Reproduce the data verbatim, starting at its first line and ending at the line that contains "against Russia, Uruguay, and", with both of those lines included.

────────────────────────────────────────

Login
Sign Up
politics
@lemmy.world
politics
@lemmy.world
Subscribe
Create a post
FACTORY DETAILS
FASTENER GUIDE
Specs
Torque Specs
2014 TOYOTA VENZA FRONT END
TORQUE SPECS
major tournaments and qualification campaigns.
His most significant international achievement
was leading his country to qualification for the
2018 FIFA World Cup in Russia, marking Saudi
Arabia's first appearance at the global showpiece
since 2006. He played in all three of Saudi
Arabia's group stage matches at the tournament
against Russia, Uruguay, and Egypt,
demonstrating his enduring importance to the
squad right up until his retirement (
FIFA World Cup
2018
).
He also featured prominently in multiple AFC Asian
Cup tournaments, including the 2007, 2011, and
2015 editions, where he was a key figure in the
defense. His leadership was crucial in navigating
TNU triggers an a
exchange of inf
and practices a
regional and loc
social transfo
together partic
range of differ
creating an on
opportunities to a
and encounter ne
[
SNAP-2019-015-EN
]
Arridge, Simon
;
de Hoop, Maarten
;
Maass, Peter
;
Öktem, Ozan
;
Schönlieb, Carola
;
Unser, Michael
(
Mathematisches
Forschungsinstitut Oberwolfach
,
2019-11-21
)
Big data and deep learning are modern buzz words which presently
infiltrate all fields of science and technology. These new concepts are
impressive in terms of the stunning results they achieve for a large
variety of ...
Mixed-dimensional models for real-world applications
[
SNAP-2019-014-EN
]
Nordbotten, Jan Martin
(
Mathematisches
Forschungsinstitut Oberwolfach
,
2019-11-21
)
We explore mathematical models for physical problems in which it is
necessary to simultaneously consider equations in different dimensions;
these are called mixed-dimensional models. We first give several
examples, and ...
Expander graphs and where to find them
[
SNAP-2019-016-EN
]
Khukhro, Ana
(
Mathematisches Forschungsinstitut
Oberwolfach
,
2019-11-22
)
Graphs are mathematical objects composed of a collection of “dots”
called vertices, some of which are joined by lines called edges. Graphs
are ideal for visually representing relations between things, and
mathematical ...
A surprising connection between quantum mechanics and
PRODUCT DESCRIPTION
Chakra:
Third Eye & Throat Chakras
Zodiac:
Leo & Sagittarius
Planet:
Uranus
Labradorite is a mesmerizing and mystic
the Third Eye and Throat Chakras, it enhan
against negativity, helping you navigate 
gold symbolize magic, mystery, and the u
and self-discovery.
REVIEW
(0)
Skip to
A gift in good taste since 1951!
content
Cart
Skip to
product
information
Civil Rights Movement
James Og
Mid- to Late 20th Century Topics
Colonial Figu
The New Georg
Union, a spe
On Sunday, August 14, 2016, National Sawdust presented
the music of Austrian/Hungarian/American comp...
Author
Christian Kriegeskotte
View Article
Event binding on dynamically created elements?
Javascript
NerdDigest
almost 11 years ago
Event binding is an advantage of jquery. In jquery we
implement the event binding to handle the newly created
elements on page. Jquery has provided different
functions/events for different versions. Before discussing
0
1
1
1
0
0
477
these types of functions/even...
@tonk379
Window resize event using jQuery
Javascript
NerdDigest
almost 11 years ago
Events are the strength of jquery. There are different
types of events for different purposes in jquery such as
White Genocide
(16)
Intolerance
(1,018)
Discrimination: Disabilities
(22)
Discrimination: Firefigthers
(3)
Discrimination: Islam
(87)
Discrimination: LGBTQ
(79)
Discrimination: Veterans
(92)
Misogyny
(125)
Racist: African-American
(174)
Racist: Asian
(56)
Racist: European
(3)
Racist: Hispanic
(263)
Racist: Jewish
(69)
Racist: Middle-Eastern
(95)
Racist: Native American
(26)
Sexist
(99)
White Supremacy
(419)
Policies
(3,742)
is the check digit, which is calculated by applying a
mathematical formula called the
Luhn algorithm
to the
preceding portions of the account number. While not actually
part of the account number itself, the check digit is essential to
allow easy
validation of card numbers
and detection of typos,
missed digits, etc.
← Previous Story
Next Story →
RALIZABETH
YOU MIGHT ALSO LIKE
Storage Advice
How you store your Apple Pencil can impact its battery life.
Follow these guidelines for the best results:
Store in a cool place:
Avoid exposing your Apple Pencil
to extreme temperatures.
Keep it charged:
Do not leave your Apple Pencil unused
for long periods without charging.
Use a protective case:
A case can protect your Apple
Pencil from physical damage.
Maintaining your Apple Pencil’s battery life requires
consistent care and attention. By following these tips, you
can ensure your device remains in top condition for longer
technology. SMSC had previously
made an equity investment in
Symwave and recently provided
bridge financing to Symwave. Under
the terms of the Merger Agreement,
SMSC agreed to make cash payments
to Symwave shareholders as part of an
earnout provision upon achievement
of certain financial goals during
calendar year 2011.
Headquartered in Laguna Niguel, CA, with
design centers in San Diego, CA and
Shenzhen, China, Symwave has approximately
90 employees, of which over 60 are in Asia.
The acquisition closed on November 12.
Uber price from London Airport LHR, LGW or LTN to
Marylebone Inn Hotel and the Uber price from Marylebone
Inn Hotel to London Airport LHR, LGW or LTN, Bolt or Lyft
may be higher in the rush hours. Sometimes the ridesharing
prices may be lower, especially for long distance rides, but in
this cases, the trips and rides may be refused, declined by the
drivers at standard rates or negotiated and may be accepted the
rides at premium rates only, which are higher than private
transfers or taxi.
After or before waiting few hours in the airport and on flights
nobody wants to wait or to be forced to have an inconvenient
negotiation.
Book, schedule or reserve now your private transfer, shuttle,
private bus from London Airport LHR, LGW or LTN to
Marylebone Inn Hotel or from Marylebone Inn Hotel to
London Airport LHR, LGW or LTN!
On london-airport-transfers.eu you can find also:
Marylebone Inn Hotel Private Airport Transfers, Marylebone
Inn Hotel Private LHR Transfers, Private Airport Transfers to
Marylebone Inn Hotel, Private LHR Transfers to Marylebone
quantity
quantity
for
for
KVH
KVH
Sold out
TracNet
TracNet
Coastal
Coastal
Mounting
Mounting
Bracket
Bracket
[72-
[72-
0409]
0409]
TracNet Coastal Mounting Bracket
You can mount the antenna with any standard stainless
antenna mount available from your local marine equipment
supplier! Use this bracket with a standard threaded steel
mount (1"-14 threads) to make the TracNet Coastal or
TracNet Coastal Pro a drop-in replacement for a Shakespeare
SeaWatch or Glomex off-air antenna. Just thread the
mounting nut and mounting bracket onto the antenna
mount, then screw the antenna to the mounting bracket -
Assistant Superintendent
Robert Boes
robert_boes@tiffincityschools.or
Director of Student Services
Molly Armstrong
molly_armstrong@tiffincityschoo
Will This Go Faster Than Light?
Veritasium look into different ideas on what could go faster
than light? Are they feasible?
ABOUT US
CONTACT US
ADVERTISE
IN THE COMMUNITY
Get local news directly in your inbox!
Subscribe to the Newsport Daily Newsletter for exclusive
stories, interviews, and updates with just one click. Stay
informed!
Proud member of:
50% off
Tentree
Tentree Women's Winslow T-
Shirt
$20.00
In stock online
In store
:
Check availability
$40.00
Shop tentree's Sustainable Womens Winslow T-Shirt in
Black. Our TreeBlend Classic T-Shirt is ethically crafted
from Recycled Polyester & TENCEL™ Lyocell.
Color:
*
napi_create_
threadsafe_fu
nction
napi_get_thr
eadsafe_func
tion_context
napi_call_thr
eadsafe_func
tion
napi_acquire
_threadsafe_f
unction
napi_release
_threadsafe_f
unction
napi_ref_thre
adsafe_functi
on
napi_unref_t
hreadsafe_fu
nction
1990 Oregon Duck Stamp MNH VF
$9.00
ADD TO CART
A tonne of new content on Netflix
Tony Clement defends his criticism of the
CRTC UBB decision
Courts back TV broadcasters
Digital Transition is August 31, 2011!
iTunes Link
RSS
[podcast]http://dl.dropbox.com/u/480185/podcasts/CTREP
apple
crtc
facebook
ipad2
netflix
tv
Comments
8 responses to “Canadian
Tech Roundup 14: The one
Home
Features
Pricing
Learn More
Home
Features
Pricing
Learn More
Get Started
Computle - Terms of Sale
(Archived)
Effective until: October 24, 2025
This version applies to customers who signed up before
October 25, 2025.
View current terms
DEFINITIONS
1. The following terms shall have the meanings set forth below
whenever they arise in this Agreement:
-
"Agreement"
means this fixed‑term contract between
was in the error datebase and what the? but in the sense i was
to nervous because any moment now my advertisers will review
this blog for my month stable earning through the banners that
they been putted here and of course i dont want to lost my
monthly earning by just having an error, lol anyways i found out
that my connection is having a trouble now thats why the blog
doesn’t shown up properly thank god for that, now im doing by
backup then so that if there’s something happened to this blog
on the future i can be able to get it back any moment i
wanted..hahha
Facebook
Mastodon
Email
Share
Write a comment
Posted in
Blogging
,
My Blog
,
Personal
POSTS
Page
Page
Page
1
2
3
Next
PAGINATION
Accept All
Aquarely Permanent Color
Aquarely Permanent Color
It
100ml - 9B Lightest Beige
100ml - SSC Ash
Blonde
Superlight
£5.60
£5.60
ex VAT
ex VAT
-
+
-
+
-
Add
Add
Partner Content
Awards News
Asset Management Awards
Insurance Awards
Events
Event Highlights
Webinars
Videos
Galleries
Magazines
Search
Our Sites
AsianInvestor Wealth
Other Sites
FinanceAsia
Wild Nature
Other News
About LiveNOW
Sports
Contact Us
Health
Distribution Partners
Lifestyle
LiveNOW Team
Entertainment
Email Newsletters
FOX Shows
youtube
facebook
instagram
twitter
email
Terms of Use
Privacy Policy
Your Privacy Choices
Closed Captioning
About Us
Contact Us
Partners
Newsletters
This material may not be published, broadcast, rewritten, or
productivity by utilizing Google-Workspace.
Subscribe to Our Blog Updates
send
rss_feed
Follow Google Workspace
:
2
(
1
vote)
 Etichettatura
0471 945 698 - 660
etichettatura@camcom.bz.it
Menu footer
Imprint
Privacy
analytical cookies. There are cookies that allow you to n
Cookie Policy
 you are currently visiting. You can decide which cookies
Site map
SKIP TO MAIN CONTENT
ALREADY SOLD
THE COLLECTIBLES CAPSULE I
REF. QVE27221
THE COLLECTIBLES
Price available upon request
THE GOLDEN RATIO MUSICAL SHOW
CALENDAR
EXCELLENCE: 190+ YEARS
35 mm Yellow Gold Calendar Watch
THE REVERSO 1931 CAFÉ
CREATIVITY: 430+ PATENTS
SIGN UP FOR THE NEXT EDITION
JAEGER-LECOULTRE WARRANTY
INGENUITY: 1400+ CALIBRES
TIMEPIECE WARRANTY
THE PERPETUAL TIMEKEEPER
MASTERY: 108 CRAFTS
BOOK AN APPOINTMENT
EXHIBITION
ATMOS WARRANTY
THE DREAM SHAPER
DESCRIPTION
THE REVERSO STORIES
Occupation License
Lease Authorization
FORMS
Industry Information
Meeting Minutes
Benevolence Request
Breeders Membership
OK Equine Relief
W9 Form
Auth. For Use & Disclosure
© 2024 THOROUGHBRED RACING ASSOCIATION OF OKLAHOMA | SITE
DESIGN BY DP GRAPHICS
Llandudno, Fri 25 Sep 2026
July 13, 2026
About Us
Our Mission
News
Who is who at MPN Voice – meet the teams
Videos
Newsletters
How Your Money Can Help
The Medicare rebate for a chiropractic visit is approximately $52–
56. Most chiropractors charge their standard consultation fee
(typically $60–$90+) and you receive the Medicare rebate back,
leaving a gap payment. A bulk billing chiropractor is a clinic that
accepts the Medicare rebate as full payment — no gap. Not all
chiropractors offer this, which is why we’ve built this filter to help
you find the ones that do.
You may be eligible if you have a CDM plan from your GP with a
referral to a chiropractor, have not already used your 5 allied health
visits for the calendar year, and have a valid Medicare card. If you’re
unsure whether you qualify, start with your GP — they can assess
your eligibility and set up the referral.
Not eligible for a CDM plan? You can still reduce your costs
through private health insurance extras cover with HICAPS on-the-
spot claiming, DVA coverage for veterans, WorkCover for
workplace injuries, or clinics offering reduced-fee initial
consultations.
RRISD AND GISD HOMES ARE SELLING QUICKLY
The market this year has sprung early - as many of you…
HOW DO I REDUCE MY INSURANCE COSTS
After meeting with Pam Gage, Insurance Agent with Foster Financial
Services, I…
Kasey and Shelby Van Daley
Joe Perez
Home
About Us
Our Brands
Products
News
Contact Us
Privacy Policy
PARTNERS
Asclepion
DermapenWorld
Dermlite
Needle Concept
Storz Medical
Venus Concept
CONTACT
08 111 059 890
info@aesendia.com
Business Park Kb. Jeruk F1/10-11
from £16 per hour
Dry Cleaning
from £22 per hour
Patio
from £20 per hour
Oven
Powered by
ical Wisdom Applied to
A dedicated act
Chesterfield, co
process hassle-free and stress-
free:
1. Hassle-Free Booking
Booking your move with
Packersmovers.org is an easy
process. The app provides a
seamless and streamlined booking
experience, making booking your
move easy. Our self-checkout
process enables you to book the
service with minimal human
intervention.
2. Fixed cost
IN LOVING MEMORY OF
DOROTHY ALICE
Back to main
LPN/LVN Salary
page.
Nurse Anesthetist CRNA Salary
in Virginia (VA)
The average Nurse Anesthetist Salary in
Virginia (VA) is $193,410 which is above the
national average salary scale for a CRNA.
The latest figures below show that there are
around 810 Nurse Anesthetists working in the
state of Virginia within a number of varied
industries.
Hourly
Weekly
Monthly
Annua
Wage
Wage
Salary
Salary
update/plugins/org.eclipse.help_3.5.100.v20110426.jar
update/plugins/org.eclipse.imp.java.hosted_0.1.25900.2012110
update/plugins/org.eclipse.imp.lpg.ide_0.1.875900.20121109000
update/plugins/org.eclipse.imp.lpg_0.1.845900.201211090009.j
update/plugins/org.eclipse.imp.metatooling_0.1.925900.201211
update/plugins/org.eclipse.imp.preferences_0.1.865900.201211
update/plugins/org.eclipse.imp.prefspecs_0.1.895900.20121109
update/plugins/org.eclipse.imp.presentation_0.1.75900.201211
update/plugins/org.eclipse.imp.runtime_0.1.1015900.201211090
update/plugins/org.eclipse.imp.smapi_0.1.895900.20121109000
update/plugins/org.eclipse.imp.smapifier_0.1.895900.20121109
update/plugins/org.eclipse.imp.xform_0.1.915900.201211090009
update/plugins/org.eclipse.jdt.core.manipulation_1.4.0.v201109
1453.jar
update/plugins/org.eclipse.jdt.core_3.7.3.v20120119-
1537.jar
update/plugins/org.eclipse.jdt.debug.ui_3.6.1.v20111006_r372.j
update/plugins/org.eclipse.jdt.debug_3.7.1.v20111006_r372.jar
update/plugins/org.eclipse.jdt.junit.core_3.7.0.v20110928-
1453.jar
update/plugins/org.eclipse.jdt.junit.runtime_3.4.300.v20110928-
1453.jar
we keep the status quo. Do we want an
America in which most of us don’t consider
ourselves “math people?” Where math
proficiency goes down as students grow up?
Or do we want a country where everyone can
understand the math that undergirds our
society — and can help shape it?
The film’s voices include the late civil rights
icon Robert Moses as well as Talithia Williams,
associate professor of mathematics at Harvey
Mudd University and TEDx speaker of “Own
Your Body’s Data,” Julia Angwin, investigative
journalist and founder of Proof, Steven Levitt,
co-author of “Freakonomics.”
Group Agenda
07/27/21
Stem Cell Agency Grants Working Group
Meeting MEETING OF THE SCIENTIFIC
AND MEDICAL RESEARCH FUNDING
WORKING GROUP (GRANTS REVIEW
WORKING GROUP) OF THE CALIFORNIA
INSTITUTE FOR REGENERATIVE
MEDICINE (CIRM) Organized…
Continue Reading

────────────────────────────────────────

- Exercise result
Login
Sign Up
politics
@lemmy.world
politics
@lemmy.world
Subscribe
Create a post
FACTORY DETAILS
FASTENER GUIDE
Specs
Torque Specs
2014 TOYOTA VENZA FRONT END
TORQUE SPECS
major tournaments and qualification campaigns.
His most significant international achievement
was leading his country to qualification for the
2018 FIFA World Cup in Russia, marking Saudi
Arabia's first appearance at the global showpiece
since 2006. He played in all three of Saudi
Arabia's group stage matches at the tournament
against Russia, Uruguay, and Egypt,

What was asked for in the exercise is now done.